• **WHAT THE EXERCISE ASKS**
From the records, report how many lines hold the word "coordinate", with the number as the sole reply.

• **DATA SUPPLIED**
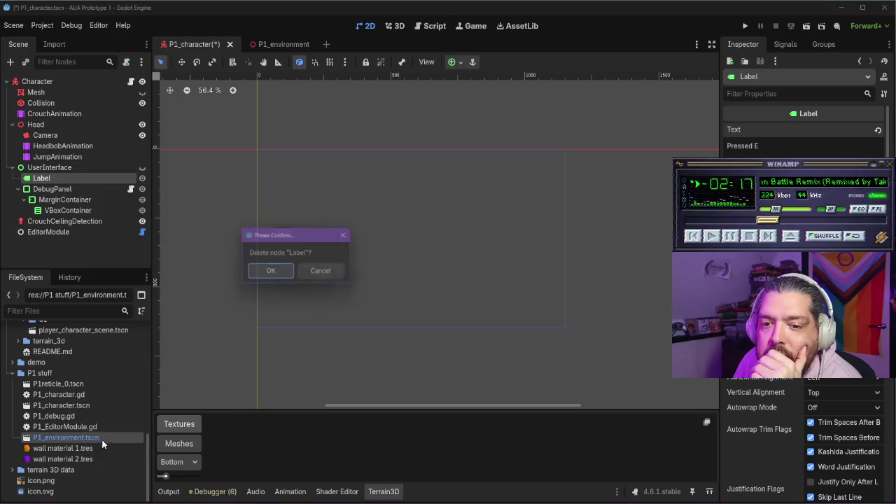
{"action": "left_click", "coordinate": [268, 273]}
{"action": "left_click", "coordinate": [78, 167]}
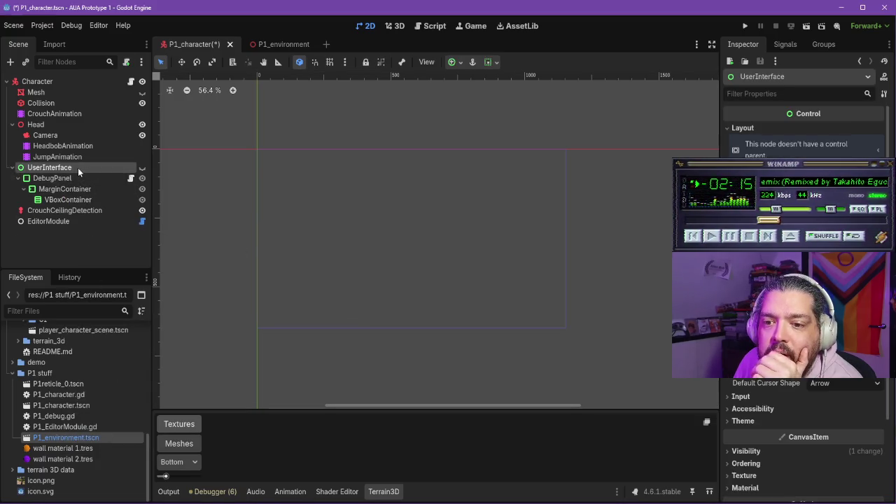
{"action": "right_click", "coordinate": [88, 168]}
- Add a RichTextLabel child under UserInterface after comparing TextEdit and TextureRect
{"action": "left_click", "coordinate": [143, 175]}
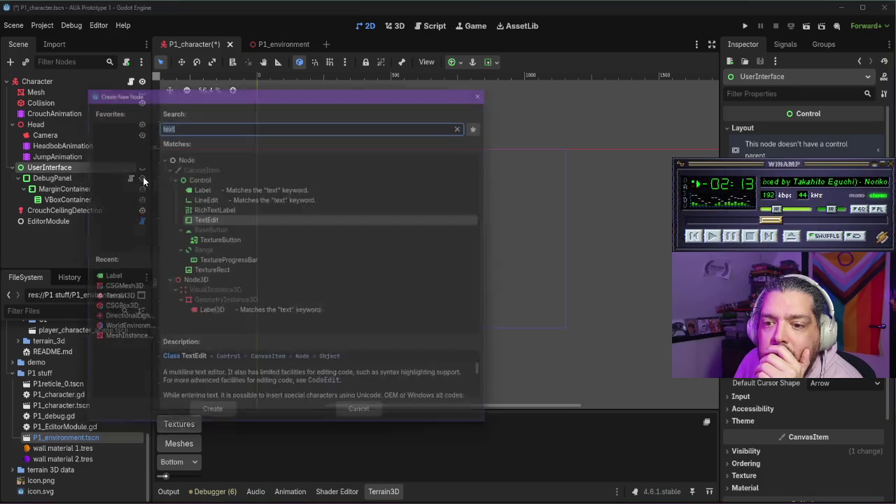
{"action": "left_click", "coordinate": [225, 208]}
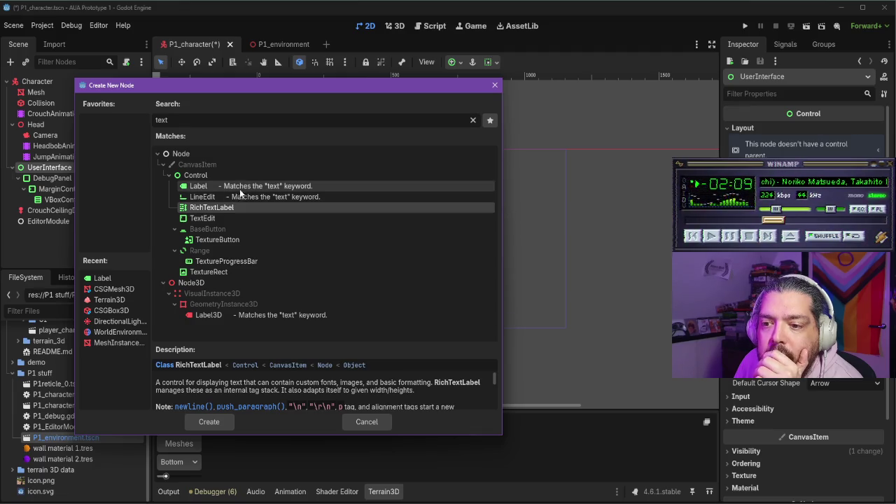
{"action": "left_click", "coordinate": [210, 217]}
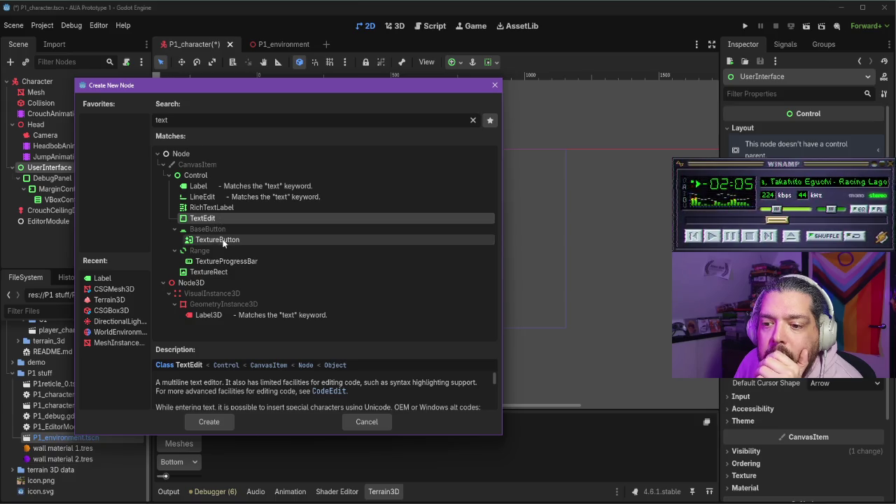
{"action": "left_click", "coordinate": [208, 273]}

• **RESULT OF THIS EXERCISE**
7